- **Task requirements**
Would you please copy every line below that includes the string "pitch"?

-------- Provided data --------

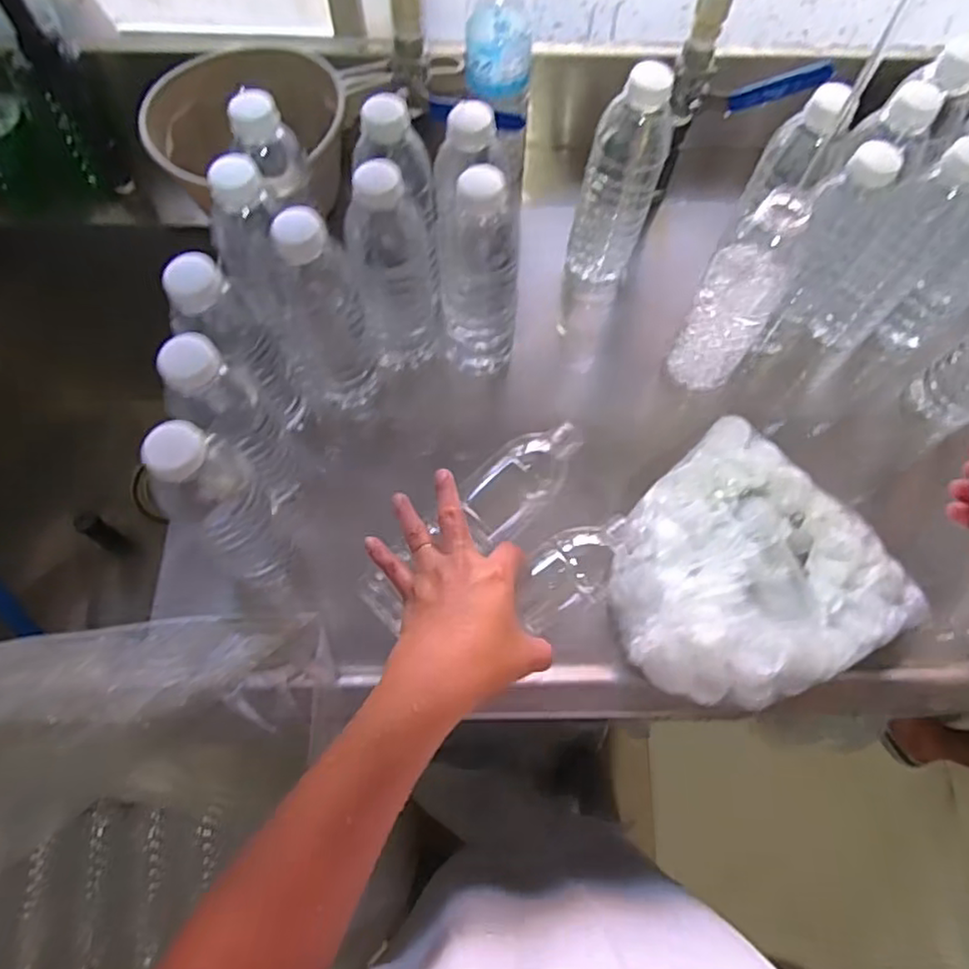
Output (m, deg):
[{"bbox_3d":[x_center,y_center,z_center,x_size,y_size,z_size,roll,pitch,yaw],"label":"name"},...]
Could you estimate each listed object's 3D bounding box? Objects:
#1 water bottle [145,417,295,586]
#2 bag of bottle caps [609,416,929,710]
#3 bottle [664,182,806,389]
[{"bbox_3d":[-0.172,0.021,0.453,0.052,0.202,0.058,40,71,14],"label":"water bottle"},{"bbox_3d":[0.210,0.071,0.507,0.223,0.068,0.211,-40,74,-17],"label":"bag of bottle caps"},{"bbox_3d":[0.202,-0.148,0.522,0.060,0.189,0.052,29,69,10],"label":"bottle"}]

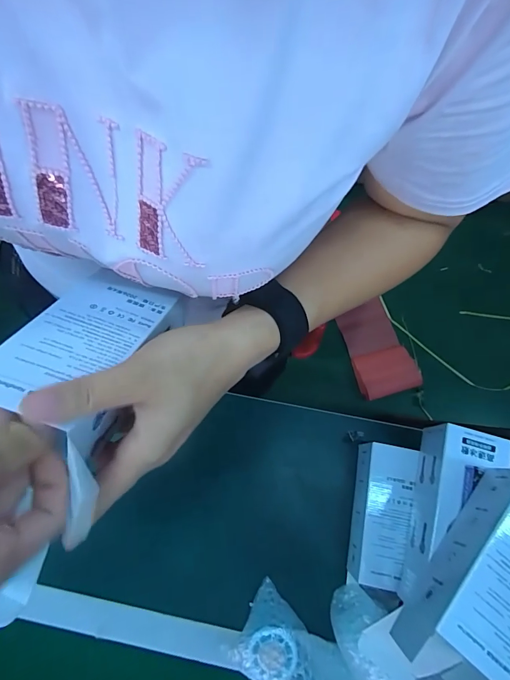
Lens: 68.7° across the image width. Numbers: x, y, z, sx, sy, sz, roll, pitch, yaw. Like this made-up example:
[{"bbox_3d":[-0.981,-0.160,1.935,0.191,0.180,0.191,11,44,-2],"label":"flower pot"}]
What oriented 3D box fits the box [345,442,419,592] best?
[{"bbox_3d":[0.157,0.217,0.475,0.058,0.070,0.163,11,74,5],"label":"box"}]

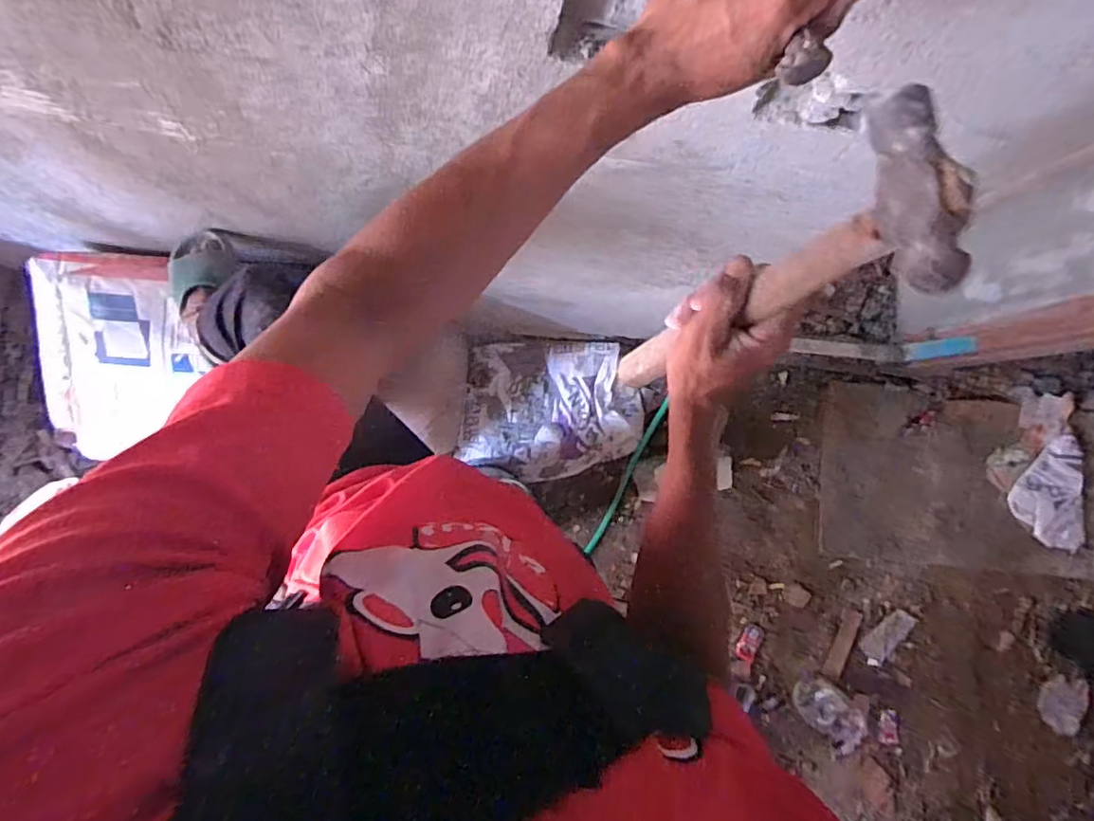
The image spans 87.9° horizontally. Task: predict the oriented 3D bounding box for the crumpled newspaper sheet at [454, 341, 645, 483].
[{"bbox_3d":[0.001,0.003,1.881,0.574,0.130,0.444,-4,88,-9],"label":"crumpled newspaper sheet"}]

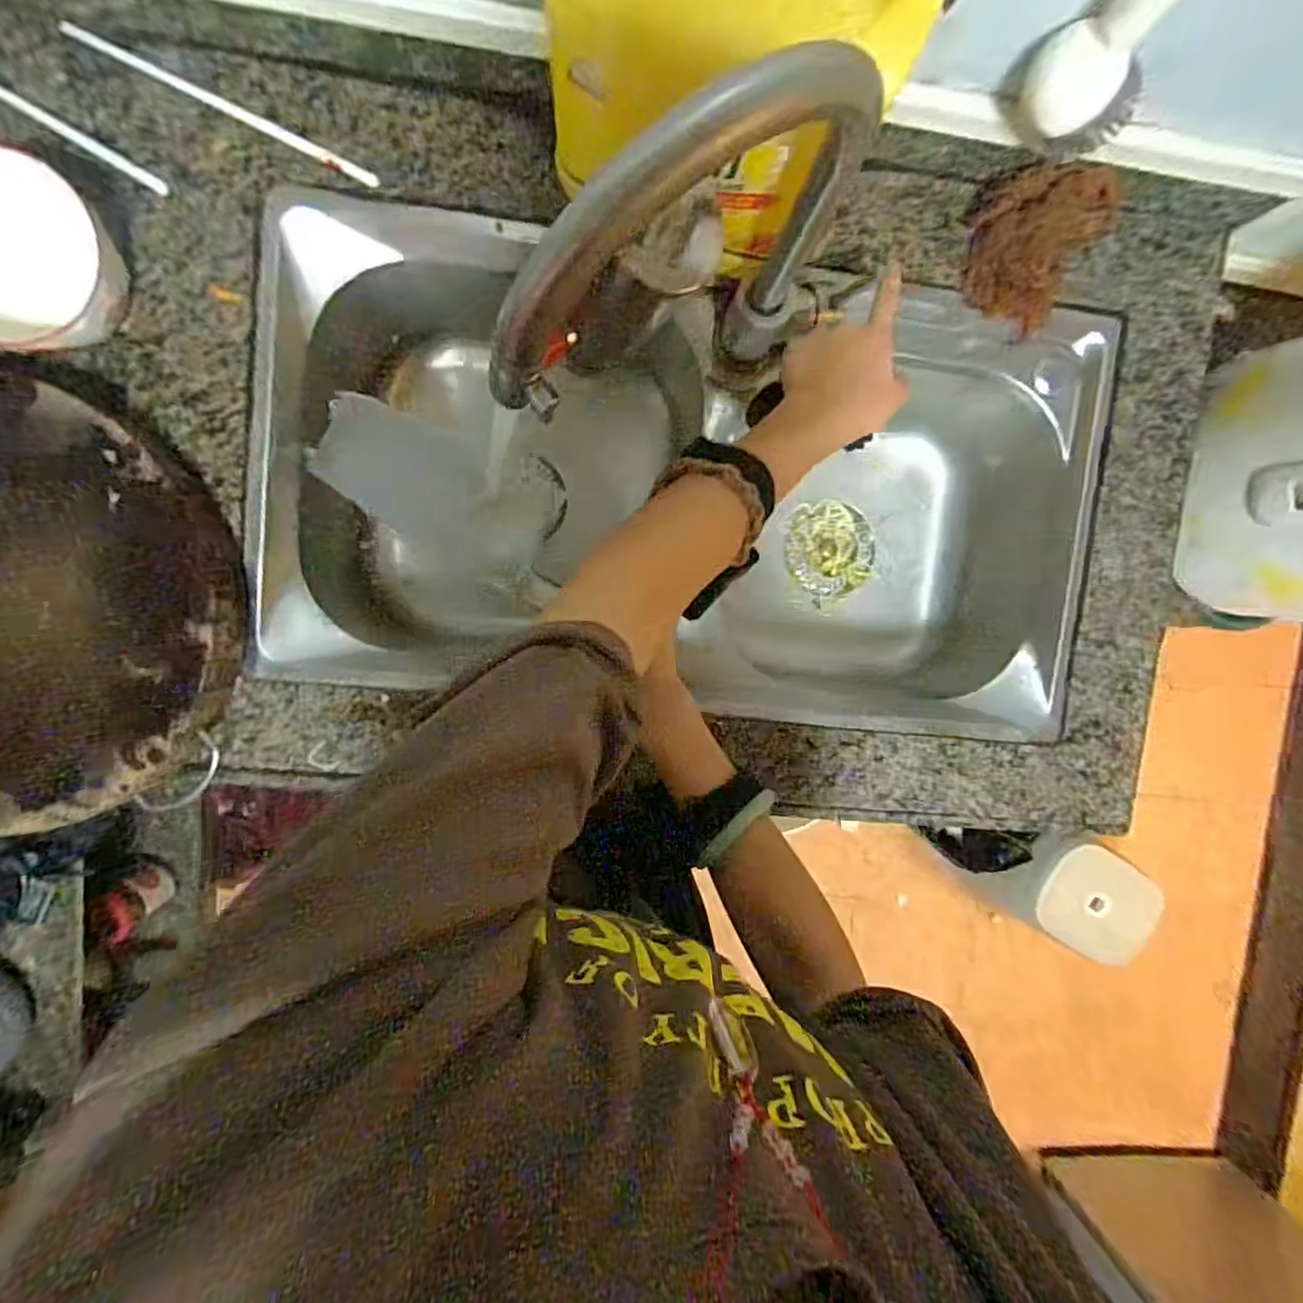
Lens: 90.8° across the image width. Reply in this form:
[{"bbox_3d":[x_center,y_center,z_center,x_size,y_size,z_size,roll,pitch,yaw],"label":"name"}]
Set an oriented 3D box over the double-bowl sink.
[{"bbox_3d":[0.036,-0.152,0.662,0.753,0.201,0.393,5,95,-6],"label":"double-bowl sink"}]

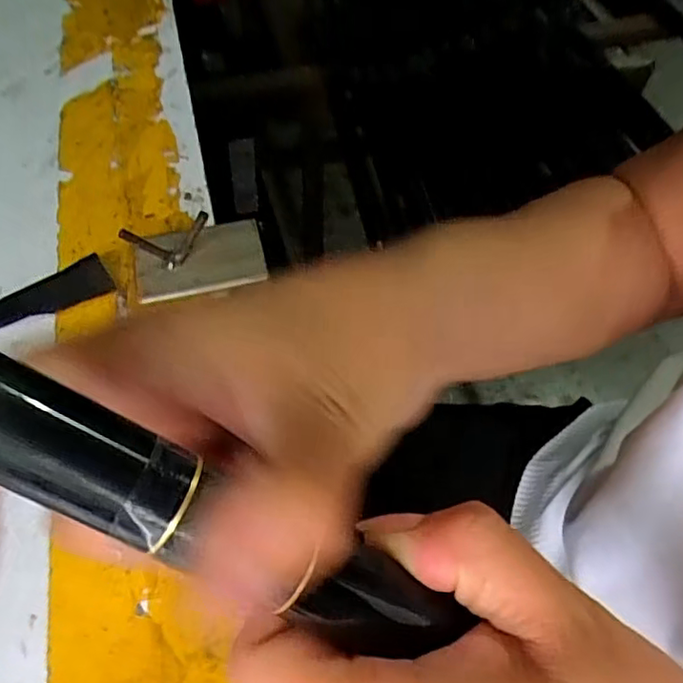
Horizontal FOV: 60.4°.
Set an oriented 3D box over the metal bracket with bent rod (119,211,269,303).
[{"bbox_3d":[-0.095,-0.065,0.382,0.083,0.033,0.059,-14,58,-11],"label":"metal bracket with bent rod"}]

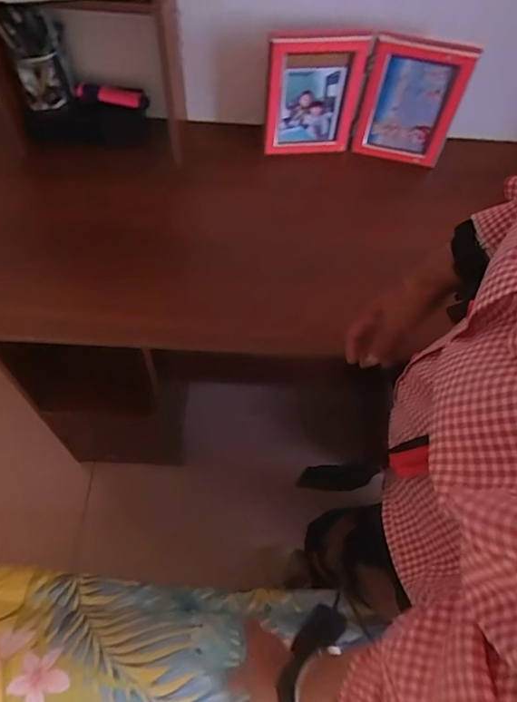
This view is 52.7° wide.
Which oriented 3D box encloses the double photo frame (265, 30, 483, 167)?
[{"bbox_3d":[0.155,-0.368,0.767,0.280,0.188,0.030,2,61,-2],"label":"double photo frame"}]

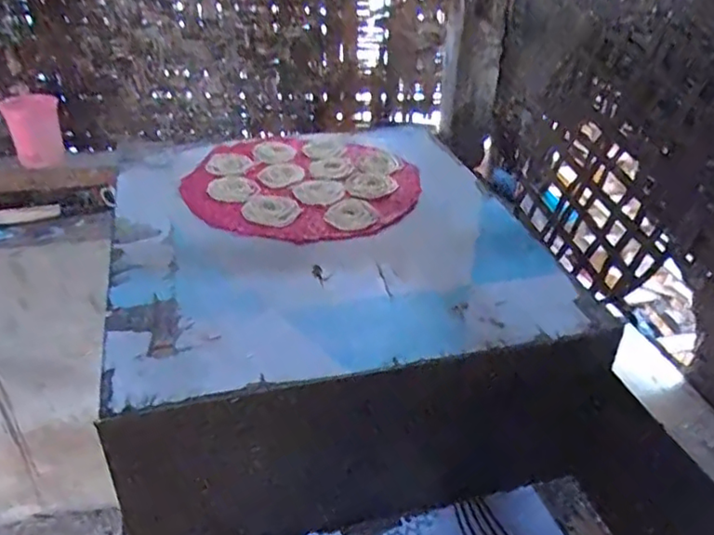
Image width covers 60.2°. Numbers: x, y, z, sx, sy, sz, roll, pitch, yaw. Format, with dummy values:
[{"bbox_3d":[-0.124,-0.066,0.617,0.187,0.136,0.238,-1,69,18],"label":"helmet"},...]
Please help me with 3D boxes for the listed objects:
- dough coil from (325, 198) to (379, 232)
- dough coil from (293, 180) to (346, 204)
[{"bbox_3d":[-0.009,-0.072,0.825,0.065,0.009,0.075,-14,37,-24],"label":"dough coil"},{"bbox_3d":[-0.055,-0.109,0.877,0.072,0.006,0.063,12,35,14],"label":"dough coil"}]

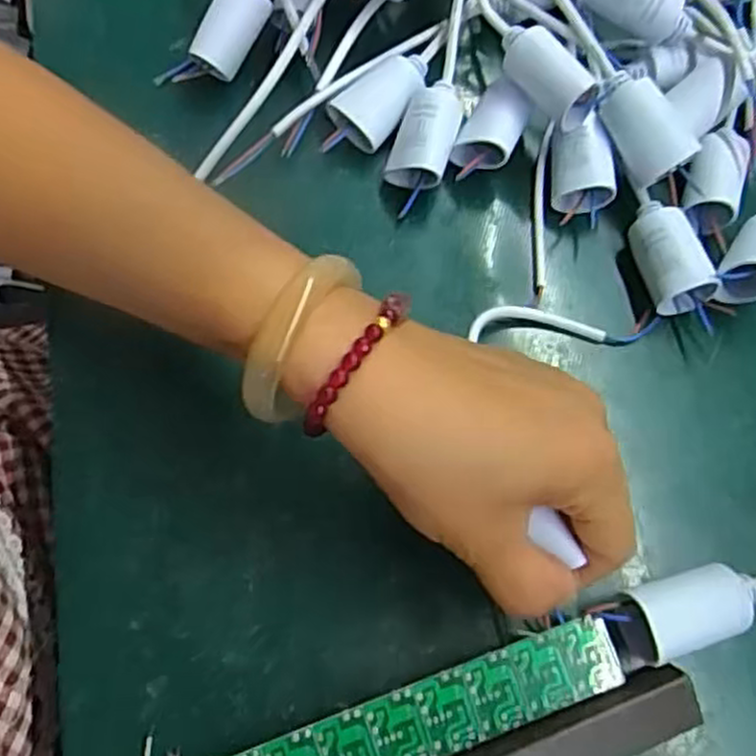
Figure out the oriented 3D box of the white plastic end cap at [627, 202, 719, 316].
[{"bbox_3d":[0.131,-0.055,0.346,0.024,0.026,0.050,-16,73,-5],"label":"white plastic end cap"}]

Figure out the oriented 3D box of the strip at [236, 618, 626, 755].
[{"bbox_3d":[-0.002,0.130,0.270,0.187,0.004,0.027,-18,80,-9],"label":"strip"}]

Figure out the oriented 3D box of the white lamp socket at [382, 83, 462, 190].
[{"bbox_3d":[0.025,-0.115,0.366,0.028,0.033,0.047,22,73,7],"label":"white lamp socket"}]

--------

- **Answer section**
[{"bbox_3d":[x_center,y_center,z_center,x_size,y_size,z_size,roll,pitch,yaw],"label":"name"},...]
Lens: 68.7° across the image width. Numbers: x, y, z, sx, sy, sz, roll, pitch, yaw. Like this made-up example:
[{"bbox_3d":[x_center,y_center,z_center,x_size,y_size,z_size,roll,pitch,yaw],"label":"name"}]
Image width covers 60.2°. Numbers: x, y, z, sx, sy, sz, roll, pitch, yaw. Format, with dummy values:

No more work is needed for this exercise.